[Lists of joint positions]
════════

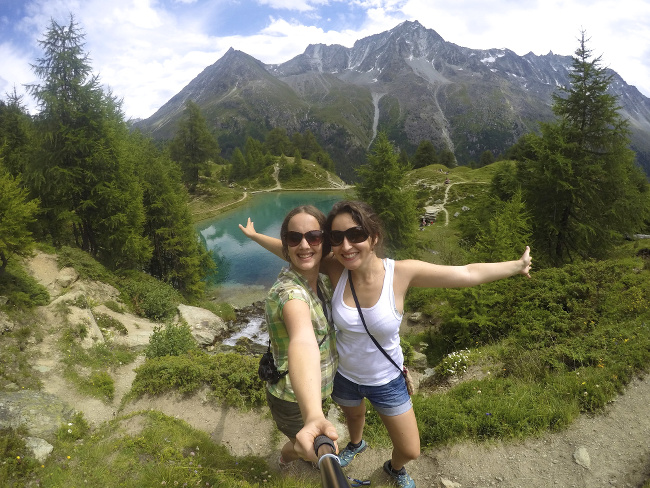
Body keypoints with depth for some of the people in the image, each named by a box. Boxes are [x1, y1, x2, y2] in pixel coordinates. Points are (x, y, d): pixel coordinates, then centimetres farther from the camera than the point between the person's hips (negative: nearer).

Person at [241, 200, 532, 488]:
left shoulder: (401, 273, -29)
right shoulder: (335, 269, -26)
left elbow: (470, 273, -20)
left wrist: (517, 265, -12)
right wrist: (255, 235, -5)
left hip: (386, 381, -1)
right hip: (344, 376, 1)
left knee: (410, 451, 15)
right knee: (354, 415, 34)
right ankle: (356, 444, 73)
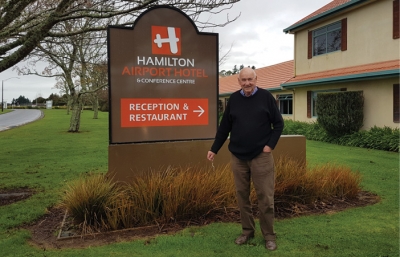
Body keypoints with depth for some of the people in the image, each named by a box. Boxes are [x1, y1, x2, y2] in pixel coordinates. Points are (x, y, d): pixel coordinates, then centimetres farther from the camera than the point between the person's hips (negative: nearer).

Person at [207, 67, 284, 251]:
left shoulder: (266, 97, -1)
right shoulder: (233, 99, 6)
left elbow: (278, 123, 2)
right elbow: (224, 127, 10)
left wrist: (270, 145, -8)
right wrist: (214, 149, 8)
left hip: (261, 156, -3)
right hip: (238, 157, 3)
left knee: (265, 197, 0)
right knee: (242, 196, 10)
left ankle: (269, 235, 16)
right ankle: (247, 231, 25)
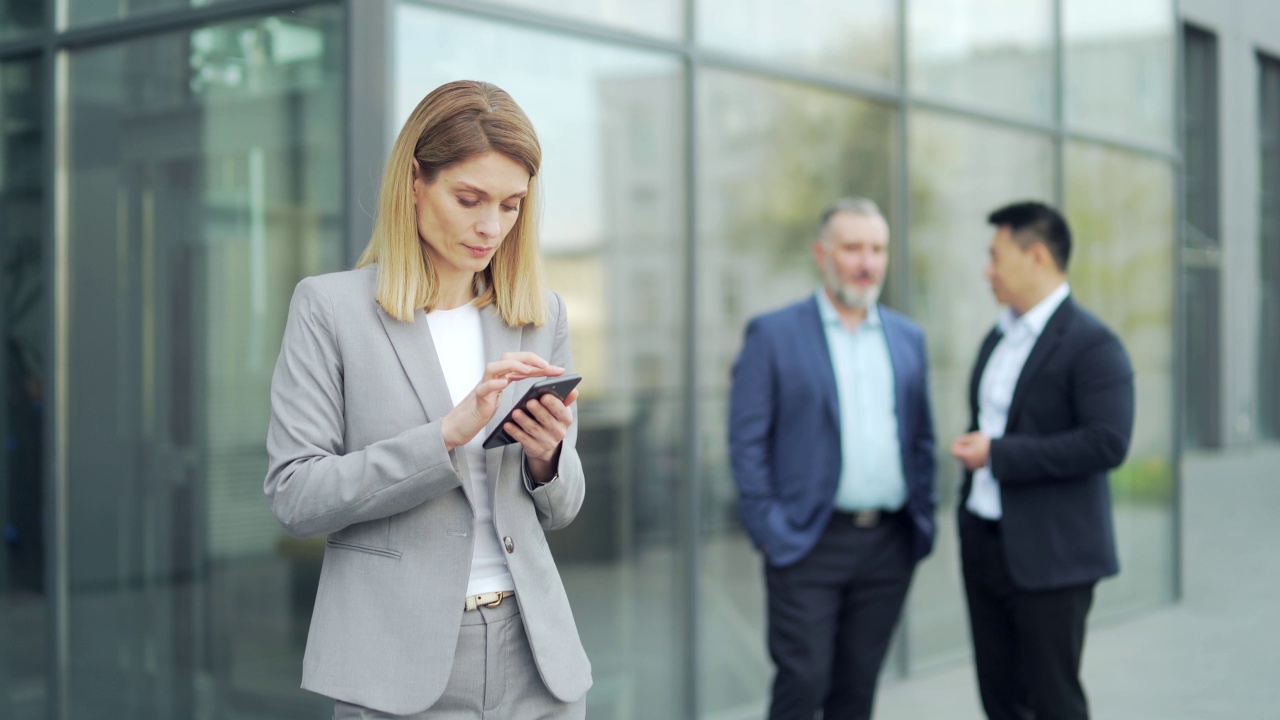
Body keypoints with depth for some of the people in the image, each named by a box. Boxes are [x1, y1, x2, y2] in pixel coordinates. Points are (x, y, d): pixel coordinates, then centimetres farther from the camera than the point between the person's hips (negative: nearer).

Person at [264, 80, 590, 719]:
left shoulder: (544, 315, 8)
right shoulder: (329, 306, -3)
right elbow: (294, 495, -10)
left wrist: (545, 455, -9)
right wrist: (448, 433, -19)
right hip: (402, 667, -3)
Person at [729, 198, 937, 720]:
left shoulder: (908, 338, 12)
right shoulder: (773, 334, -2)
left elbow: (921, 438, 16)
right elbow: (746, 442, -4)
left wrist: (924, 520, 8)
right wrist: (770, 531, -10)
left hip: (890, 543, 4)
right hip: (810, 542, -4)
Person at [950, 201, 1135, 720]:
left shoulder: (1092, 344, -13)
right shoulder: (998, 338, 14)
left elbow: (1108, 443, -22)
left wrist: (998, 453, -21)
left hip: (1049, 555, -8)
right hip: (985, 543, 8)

════════

* Instructions to follow:
Please find each line in the listing above that contains the word "knee", and copy those lines.

* Task answer:
left knee: (410, 451, 15)
right knee: (354, 415, 34)
left knee: (265, 197, 0)
right knee: (242, 196, 10)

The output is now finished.